Of course one could imagine a centre of power enforcing conformity through high-energy particle-beam weapons, computer viruses, or micro-spacecraft containing military nanorobots. So we have two alternative scenarios for the continued technologisation of society: new technologies (weapons or otherwise) lead to the destruction of society, or they lead to its further enrichment and diversification. While there will always be skeptics on this point, the trend to date has been the latter one. In fact one of the most significant events of the 20th century was the war that did not happen: despite a huge arms buildup, no nuclear weapon has been used against any military or civilian target since 1945.

It is therefore reasonable to expect that on balance the benefits of new technologies will continue to outweigh their dangers, and to approach the prospect of continued technological development, which is intrinsic to a spacefaring future, with optimism.

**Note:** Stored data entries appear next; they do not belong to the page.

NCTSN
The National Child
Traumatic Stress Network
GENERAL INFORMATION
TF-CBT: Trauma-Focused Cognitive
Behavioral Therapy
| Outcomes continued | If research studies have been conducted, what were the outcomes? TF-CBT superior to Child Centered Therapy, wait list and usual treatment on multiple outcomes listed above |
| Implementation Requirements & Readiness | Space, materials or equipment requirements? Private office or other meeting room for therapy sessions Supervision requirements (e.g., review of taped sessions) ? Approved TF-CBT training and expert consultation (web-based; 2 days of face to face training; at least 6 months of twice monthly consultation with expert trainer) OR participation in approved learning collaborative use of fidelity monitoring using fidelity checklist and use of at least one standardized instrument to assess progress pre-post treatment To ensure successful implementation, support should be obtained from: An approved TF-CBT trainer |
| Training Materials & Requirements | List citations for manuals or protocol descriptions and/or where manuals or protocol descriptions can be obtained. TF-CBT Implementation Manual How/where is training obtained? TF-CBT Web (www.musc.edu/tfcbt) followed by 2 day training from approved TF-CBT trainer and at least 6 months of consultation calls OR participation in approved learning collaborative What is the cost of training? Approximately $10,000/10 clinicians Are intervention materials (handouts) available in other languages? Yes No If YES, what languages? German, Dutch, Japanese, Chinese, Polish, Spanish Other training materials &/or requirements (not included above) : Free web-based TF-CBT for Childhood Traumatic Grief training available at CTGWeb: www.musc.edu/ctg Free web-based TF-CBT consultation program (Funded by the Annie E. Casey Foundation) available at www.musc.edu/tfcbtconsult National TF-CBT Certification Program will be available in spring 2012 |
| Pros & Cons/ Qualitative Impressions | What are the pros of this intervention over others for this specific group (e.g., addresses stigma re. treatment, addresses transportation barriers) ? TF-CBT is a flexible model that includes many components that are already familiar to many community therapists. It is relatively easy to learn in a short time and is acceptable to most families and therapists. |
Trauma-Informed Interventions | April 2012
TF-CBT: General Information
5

A widely diversified civilisation would appear to be intrinsically more secure than a unified one, in that natural disasters, military conflict or political or economic decline would affect only a fraction of the total. This recovers, on a Solar System scale, the pluralistic situation on Earth of more than a millennium ago, in which it was possible, for example, for Rome to decline and fall without affecting branches of civilisation in China or the Americas.

Secondly, while the human species is currently dependent upon Earth’s supporting biosphere, the kind of engineered habitats essential for Solar System colonisation break that dependence. Climate, agriculture and microbiology in a space or planetary colony need to be fully controlled by its human occupants, implying a high level of understanding of how to maintain comfortable habitats.

Given that the power sources of space solar power and artificial nuclear fusion reactors could supply energy to a Solar System civilisation over a timescale on the order of at least billions of years, one is justified in claiming that such a civilisation would itself be sustainable for as far into the future as we are currently able to look.